Given passage:
= = = = = = =

* Served as a Democratic State Senator in Ohio (2001-02)
* Was elected to the U.S. House of Representatives in 2002
* Formally shifted from pro-life to pro-choice in 2015
* Seeks to politically “kill and confront” Republican “extremists”
* Lost race for U.S. Senate seat in 2022
Tim Ryan was born on July 16, 1973 in Niles, Ohio. Raised in northeast Ohio, he enrolled in 1991 at Youngstown State University, where he became quarterback of the football team. When a serious knee injury ended his athletic career in 1992, however, Ryan transferred to Bowling Green State University, where he went on to graduate with a Political Science degree in 1995.
After college, Ryan joined the staff of Ohio Democrat Congressman James Traficant. Soon thereafter, he returned to school and earned a J.D. degree from the University of New Hampshire School of Law (previously known as the Franklin Pierce Law Center) in 2000.
From 2001-2002, Ryan served as a Democratic State Senator for Ohio’s 32nd District. In 2002 he was elected to represent Ohio’s 17th Congressional District in the U.S. House of Representatives, where he officially took office on January 3, 2003.
In 2006, Ryan — who had been raised in what he described as a “very, very Catholic” setting and was strongly pro-life — worked with pro-choice Democrat congresswoman Rosa DeLauro of Connecticut on a legislative package called the “Preventing Unintended Pregnancies, Reducing the Need for Abortion and Supporting Parents Act.” The bill failed to gain traction in Congress, but Ryan eventually introduced it again in 2009.
In April 2012, the Cleveland Plain Dealer reported that in 2009 Ryan had helped secure a $982,000 grant to fund a “mindfulness” meditation program in the elementary schools of Youngstown and Warren, Ohio. The Plain Dealer described one particular technique used in some of the meditation sessions as follows: “Mindfulness teachers give each beginner a single raisin. The student holds it near his or her lips but doesn’t eat it. He gazes at it. He holds it to his ear and squeezes to hear its sound. This is done slowly, with a sense of calm. By the time the student eats the simple, single raisin, he is aware of the sensory urges it elicited. If a raisin can arouse all these sensations, so can all other external things. This awareness is the lesson.”
In August 2012, Ryan was arrested for public intoxication in Virginia. The charges were eventually dismissed by a judge in early December of that year.
Following the reconfiguration of Ohio’s Congressional Districts, Ryan’s successful reelection bid in 2012 made him the U.S. Representative for the state’s 13th District.
In an effort to advocate for an increase in employees’ minimum hourly wage, in July 2014 Ryan and his wife took part in a “challenge” — promoted by Americans United For Change – to try to live for one week on the existing minimum wage of $7.25 per hour. After those seven days had elapsed, Ryan lamented: “There is no way my wife and I could simulate the stress levels and decision making that has to go into living on a minimum wage.”

= = = = = = =

Data section:
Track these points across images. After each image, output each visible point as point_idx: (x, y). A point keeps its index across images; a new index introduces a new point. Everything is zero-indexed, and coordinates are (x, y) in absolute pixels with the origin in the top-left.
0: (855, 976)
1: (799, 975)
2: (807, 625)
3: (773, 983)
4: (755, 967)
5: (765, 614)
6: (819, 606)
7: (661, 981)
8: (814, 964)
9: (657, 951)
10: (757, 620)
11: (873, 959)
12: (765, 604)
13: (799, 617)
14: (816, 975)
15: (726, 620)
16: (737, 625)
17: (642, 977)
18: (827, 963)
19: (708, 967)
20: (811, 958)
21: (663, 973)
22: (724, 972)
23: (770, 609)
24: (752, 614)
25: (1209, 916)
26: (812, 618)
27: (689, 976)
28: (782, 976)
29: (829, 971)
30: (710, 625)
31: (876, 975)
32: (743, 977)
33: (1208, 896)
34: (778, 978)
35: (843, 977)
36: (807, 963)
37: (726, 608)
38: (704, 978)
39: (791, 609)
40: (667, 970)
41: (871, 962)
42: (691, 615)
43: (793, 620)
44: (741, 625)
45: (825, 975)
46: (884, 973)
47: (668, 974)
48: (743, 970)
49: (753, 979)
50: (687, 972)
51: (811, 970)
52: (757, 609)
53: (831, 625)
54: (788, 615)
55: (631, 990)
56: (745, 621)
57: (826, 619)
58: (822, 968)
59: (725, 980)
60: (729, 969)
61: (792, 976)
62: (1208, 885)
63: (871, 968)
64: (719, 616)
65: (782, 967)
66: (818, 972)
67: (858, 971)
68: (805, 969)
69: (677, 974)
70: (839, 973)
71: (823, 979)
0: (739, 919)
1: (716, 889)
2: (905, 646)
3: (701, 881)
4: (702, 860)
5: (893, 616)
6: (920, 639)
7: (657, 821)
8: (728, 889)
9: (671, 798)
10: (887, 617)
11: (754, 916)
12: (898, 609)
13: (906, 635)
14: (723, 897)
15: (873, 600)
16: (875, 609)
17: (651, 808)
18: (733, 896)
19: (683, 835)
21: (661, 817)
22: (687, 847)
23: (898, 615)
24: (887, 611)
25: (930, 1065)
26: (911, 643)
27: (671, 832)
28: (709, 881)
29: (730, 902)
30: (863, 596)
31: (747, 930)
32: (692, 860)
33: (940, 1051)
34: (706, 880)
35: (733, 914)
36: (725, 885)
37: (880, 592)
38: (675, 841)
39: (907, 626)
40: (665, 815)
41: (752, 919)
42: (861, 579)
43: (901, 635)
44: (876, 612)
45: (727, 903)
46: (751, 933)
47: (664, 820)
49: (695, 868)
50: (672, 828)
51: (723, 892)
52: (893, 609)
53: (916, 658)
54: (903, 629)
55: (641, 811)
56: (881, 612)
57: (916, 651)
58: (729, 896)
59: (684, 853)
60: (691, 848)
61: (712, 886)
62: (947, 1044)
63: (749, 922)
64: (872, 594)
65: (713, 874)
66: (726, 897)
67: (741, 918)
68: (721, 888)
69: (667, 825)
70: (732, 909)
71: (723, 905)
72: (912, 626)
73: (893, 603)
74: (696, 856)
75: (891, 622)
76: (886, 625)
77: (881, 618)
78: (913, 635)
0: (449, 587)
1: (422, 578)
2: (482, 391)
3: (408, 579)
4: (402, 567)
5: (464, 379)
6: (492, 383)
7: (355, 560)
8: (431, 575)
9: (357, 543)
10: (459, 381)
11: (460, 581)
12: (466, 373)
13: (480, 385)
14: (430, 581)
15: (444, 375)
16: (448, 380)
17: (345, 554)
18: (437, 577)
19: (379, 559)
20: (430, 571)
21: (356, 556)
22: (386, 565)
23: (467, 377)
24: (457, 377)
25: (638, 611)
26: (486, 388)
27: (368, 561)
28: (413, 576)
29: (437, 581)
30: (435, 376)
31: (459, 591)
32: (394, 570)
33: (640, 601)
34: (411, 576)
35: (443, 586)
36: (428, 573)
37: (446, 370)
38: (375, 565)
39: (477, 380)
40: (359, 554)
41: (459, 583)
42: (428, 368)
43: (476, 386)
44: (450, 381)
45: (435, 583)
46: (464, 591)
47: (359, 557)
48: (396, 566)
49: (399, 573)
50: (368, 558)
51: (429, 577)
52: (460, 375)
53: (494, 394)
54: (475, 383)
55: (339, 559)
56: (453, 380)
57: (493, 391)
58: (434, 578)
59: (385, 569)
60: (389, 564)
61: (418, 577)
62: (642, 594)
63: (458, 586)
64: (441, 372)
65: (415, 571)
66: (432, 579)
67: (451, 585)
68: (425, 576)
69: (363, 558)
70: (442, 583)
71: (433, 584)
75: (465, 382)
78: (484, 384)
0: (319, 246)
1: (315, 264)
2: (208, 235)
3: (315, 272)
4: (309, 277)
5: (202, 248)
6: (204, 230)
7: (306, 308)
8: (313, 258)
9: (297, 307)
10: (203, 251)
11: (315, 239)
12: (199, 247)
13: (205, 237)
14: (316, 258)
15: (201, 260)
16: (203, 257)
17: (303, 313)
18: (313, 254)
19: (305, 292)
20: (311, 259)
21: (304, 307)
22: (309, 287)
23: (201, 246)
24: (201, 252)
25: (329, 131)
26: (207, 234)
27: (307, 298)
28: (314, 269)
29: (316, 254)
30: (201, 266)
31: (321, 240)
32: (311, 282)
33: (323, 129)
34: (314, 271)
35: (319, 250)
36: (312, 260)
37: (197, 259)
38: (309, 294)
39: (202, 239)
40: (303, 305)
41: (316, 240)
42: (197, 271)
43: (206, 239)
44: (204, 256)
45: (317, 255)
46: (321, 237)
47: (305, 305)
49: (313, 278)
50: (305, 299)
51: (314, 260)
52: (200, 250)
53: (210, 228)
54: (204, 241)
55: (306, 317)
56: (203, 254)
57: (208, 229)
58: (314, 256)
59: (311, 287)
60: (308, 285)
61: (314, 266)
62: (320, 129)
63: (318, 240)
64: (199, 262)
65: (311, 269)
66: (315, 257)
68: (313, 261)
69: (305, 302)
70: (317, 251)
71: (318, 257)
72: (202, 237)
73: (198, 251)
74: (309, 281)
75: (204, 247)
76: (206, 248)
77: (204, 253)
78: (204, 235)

= = = = = = =

Exercise 1: Copy the Tim Ryan biography word for word, starting at "Following the reconfiguration" and ending after "state’s 13th District.".
Exercise 2: Write the next part of the Tim Ryan biography, picking up after its last sentence.

Task answer 1:
Following the reconfiguration of Ohio’s Congressional Districts, Ryan’s successful reelection bid in 2012 made him the U.S. Representative for the state’s 13th District.

Task answer 2:
In early 2015, Ryan, who until 2008 had been a National Advisory Board member with “Democrats For Life of America,” described the “evolution” by which he had moved from a pro-life position to a pro-choice position on the issue of abortion. He formally announced his change of heart in a January 2015 op-ed in the Akron Beacon Journal, where he wrote: “I have come a long way since being a single, 26-year-old state senator, and I am not afraid to say that my position has evolved as my experiences have broadened, deepened and become more personal. I have come to believe that we must trust women and families — not politicians — to make the best decision for their lives.”
In July 2016, Ryan encouraged the Obama administration to allow for the use of food stamps for online purchases, stating: “A key step we can take to fight hunger, and combat food deserts is to make healthy, affordable good choices available to the greatest number of consumers. I believe the federal government must advance to the level of today’s technology and allow for the easier use of EBT benefits through online portals.”
In 2016 as well, Ryan supported Democrat nominee Hillary Clinton’s bid for the U.S. presidency. Speaking on Mrs. Clinton’s behalf alongside former President Bill Clinton in early October of that year, Ryan told an Ohio audience that Republican nominee Donald Trump “will gut you and he will walk over your cold dead body and he won’t even flinch.” “He’ll climb over your cold dead body and get on his helicopter,” added Ryan.
Also in 2016, Ryan tried to unseat Nancy Pelosi as leader of the House Democrats. His bid failed, however, as Pelosi retained her leadership status following a secret-ballot vote of 134-63 in November 2016.
Following the November 2018 midterm elections in which Democrats had won back a majority in the House of Representatives, Ryan was initially opposed to naming Pelosi as Speaker of the House once again. By December 2018, however, Ryan had changed his mind. He cited Pelosi as “an honest partner” whose leadership would “ensure Democrats are in the best possible position to fight, and win, for hard-working families,” and he ultimately endorsed her for Speaker of the House.
During an April 2019 appearance on ABC’s The View, Ryan announced his intent to run for President in 2020:
“I’ve got a really long record around progressive politics, especially when it comes to the economy — voted against the Bush tax cuts, voted against the Trump cuts. I believe in investment into lifting people up, closing the opportunity gaps that exist in our society. So I’m a progressive who knows how to talk to working-class people, I know how to get elected in working-class districts because at the end of the day the progressive agenda is what’s best for working-class families.”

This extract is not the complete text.